Data Valuation using Data Shapley Value has received further scientific approval in recent months. The Shapley Value assigns a contribution to value creation to the individual data providers (for more on the theoretical foundations of Shapley Value see my article from May 2019).
More than half of the time is spent on data preparation and data transformation in a machine learning project.
The steps are structured as follows:
Let’s take the example of a medical technology company that wants to use patient data to detect breast cancer at an early stage. (step 1)
For this purpose, the company receives high-resolution images from various hospital operators where the manufacturer’s devices are located. (step 2) Then the manufacturer builds a database schema and database connections (step 3) and visualizes the data using tableau. (step 4) He analyzes the data with Python. (step 5). Finally, the result of the entire process is valuated with the F1 score. (step 6)
So, there are data suppliers, an algorithm and a result, which is valuated. In each of the steps, assumptions are made, different programs are used, and the results are valuated differently.
Accordingly, in each of the steps there is the possibility of achieving a different Data Valuation with the help of the Shapley Value.
In particular, the following points should be questioned:
In order to be able to perform a valuation using the Shapley Value, it is assumed that the person performing the valuation has access to all datasets that are used for the algorithm. In practice, however, access restrictions may exist, for example, due to data protection requirements.
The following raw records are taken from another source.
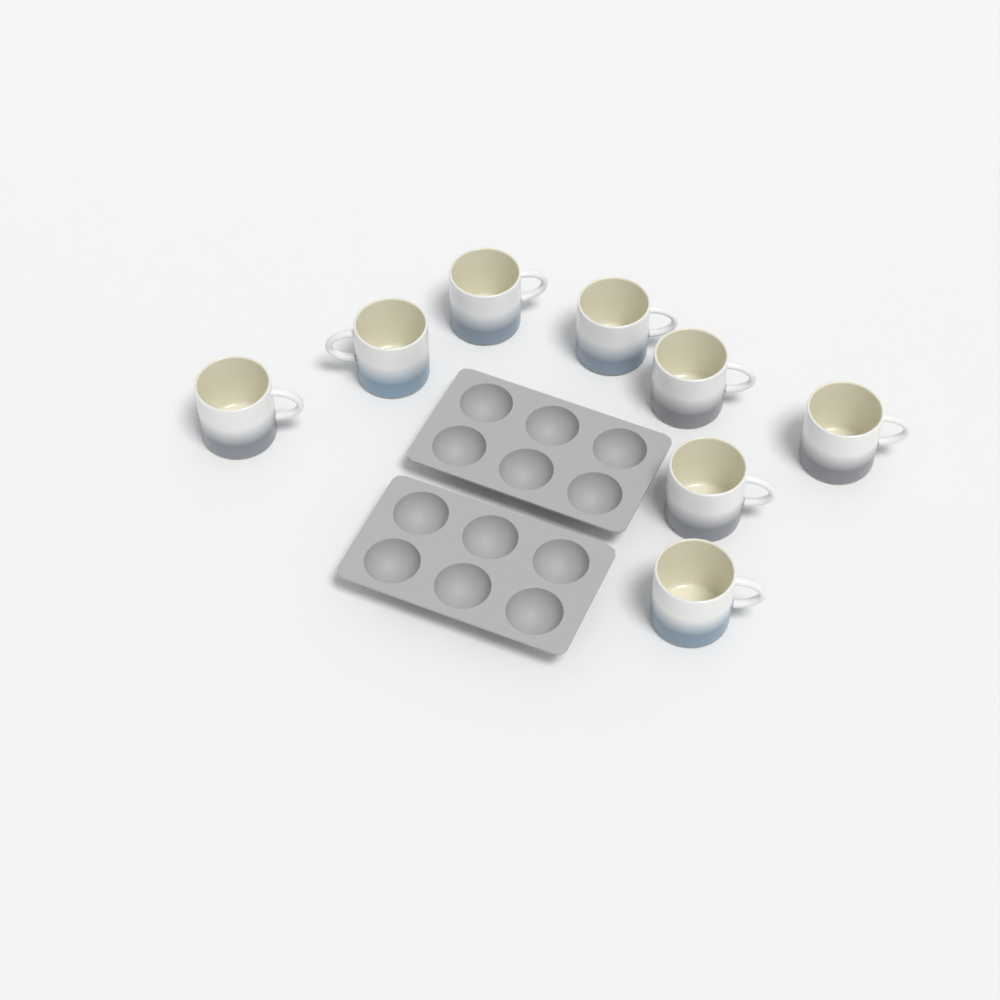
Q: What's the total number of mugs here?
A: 8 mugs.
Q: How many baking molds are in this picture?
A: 2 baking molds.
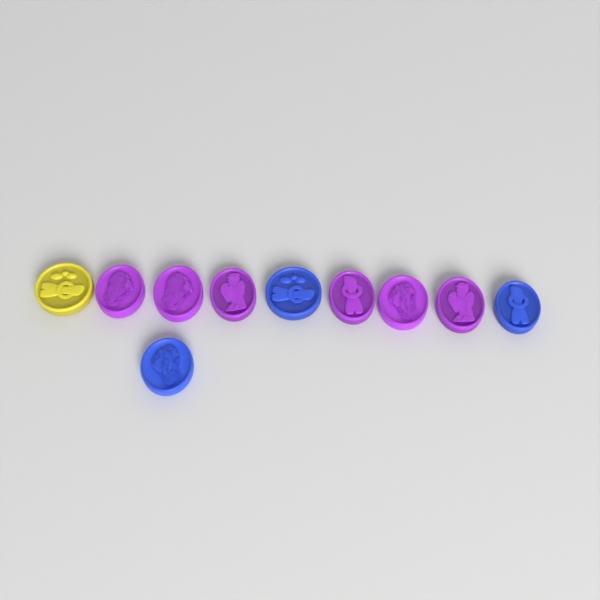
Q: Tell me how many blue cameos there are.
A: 3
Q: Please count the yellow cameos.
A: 1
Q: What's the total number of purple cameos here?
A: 6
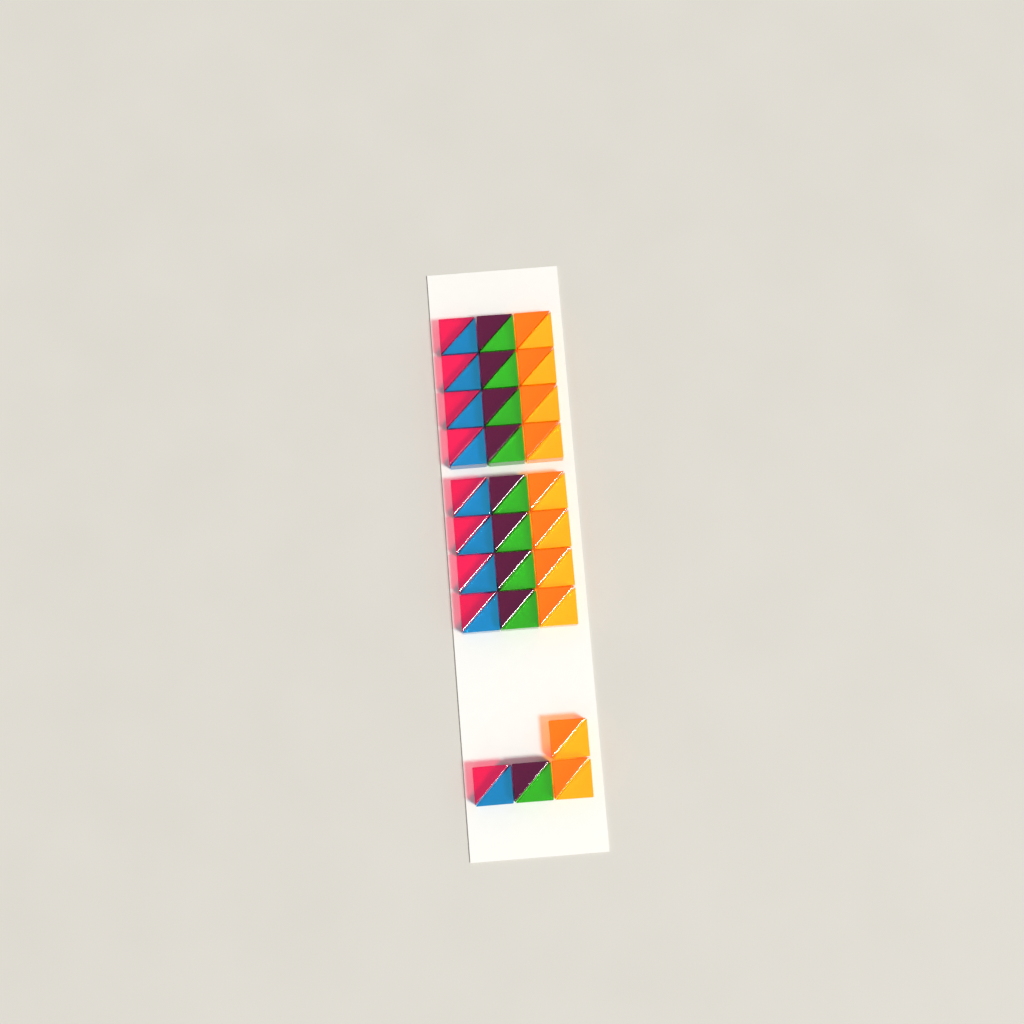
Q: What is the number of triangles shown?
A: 56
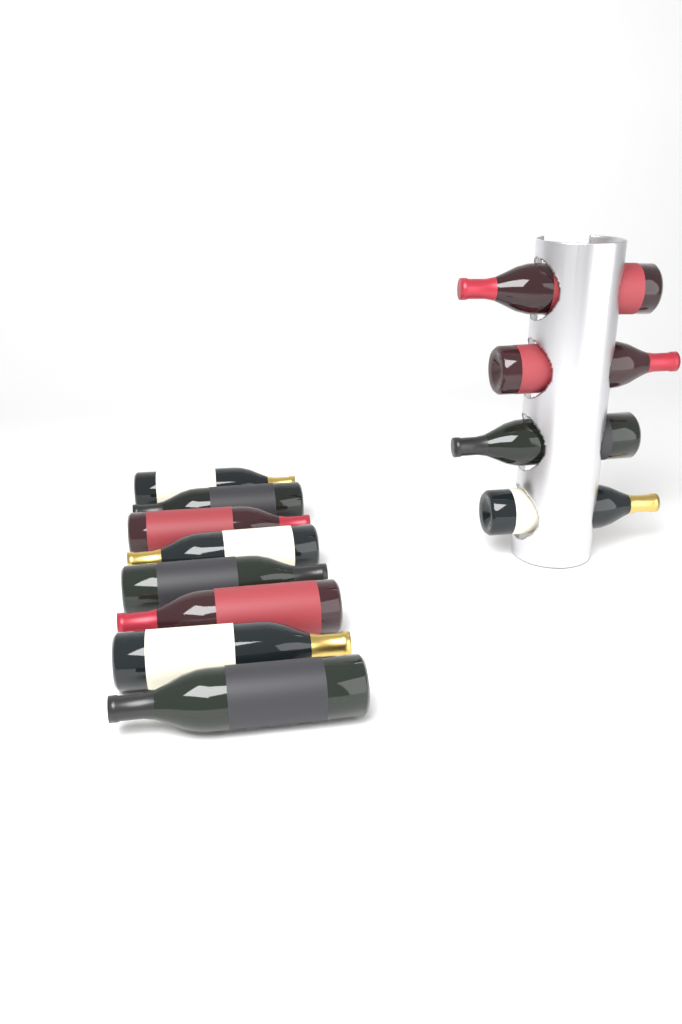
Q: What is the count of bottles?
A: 12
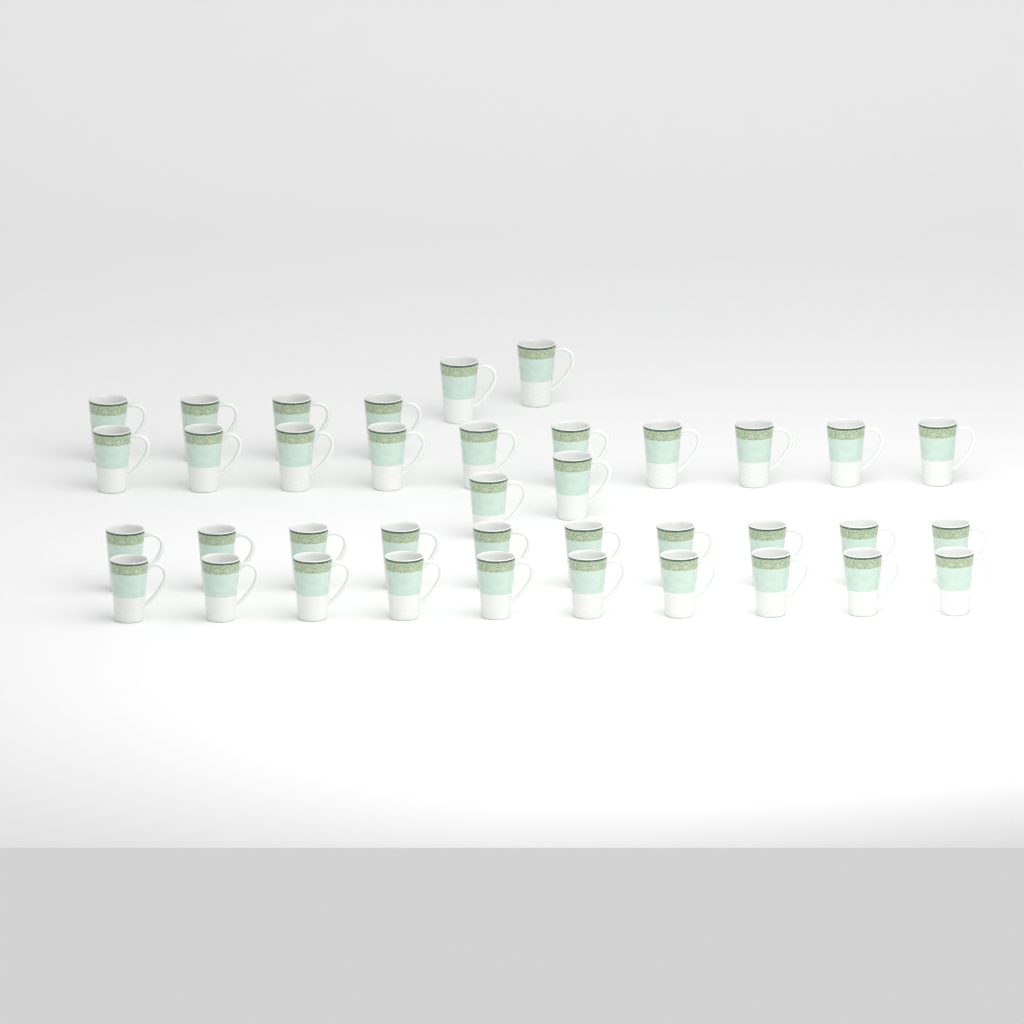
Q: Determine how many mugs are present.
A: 38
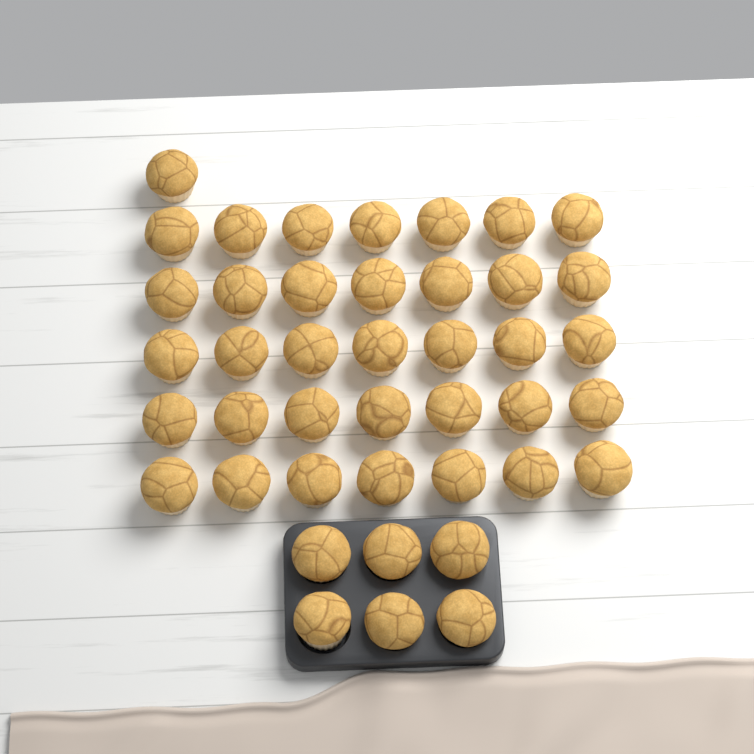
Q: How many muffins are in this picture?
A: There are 42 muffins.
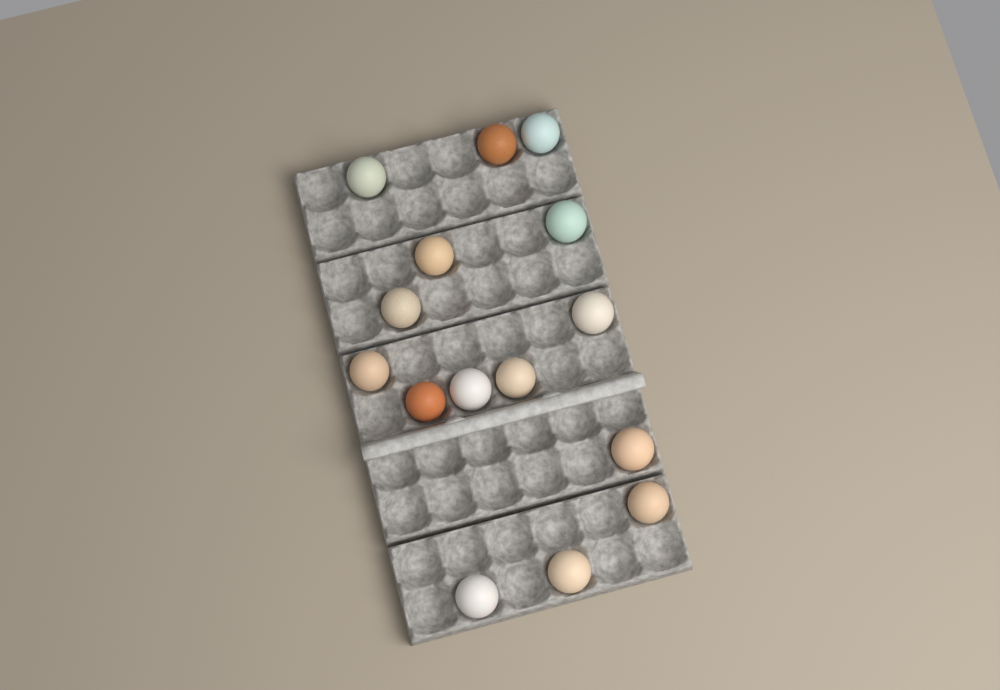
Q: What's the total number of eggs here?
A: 15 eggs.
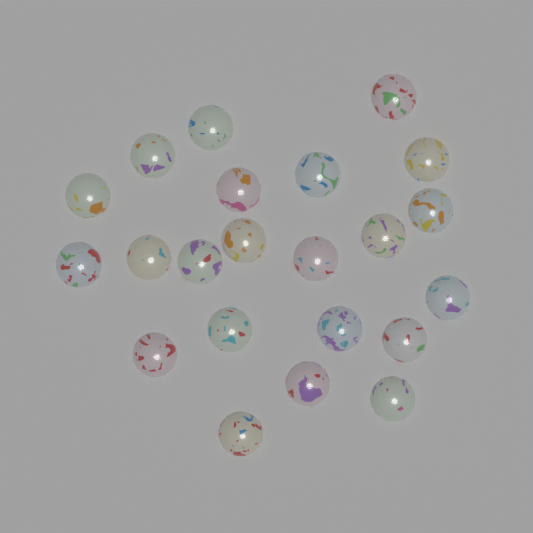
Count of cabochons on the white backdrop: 22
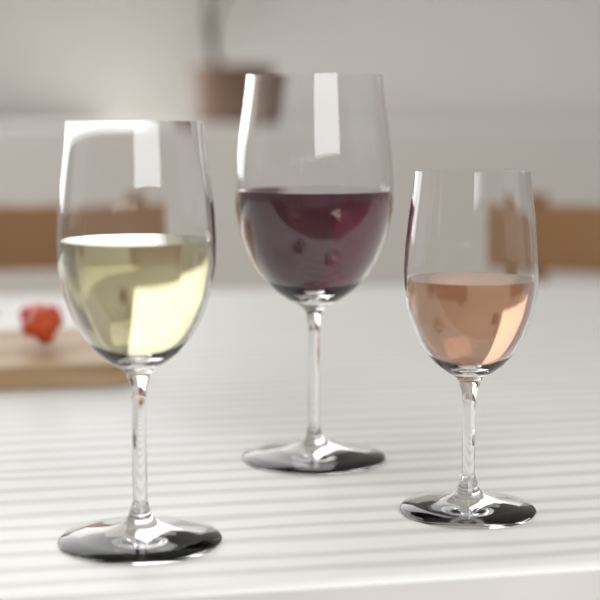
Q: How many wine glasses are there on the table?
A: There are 3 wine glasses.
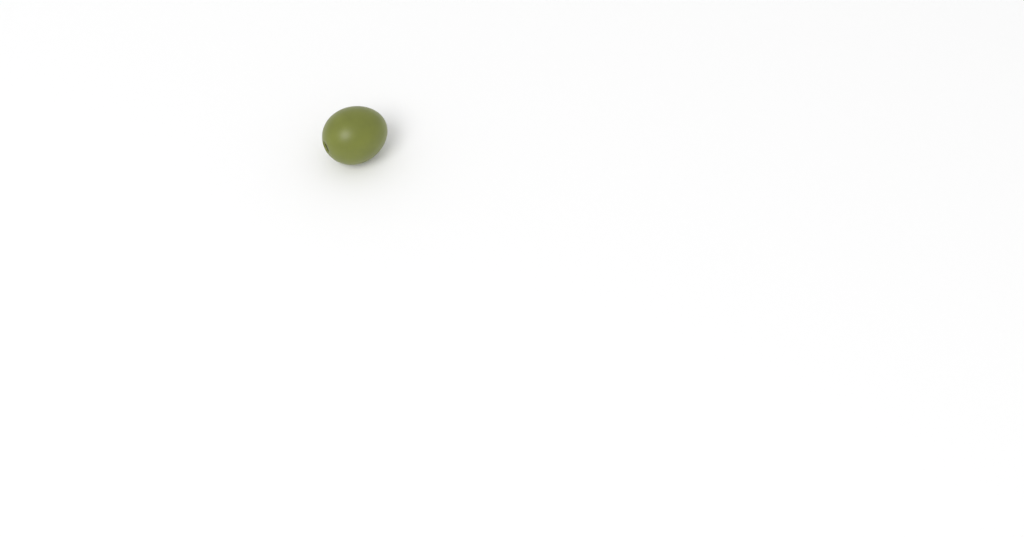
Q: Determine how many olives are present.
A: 1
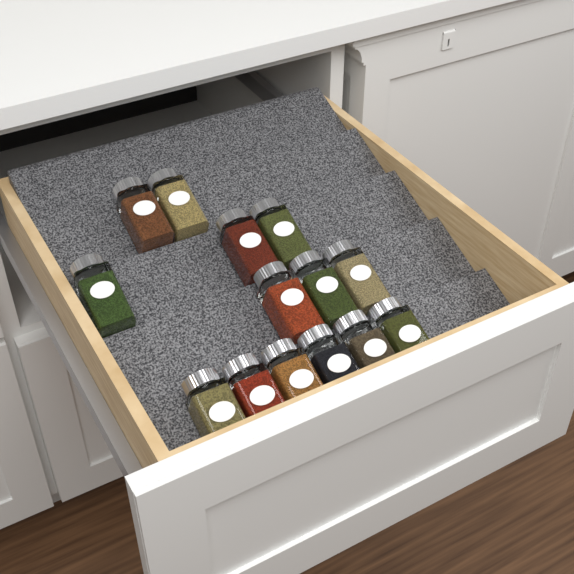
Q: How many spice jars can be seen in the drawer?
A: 14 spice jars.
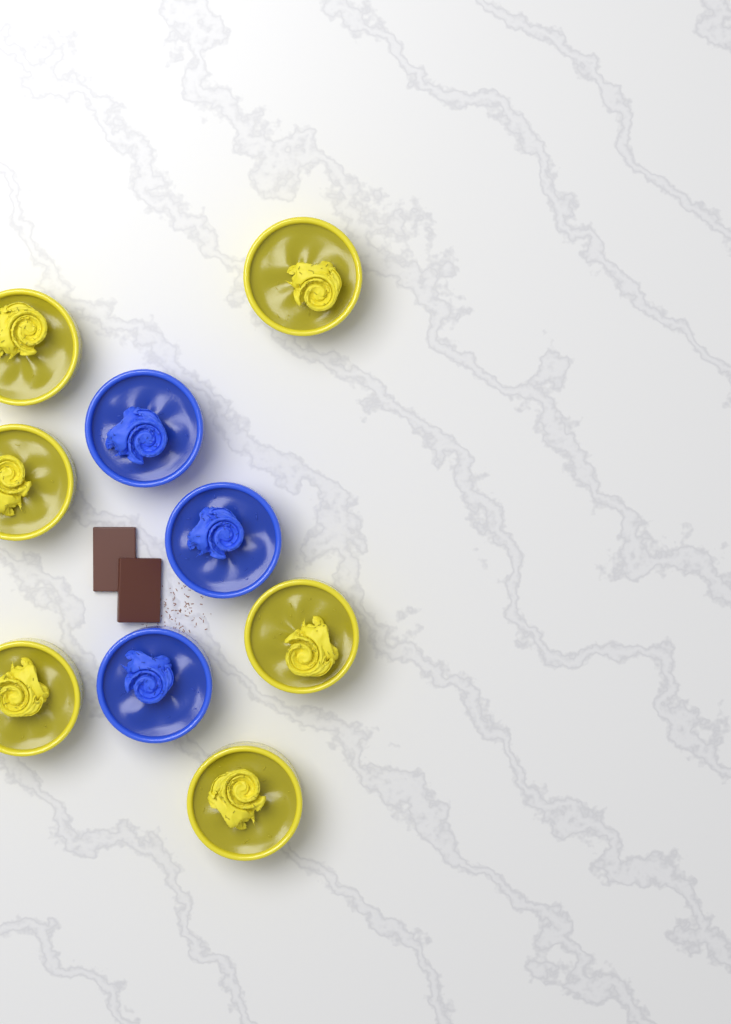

If the algorithm is built, the data can be manipulated to achieve a higher calculation of the Shapley Value. However, this does not necessarily lead to a better result; there may be a discrepancy between a high Shapley Value and a high Data Value.
Another interesting question is: Should data providers whose data is valued with a negative Shapley Value be penalized?
Let’s take the example above, in step 2 different hospital operators transmit their images. One hospital operator transmits data that is of low quality. Should the medical technology company receive monetary compensation from the one hospital operator for transmitting the relatively poorer quality data?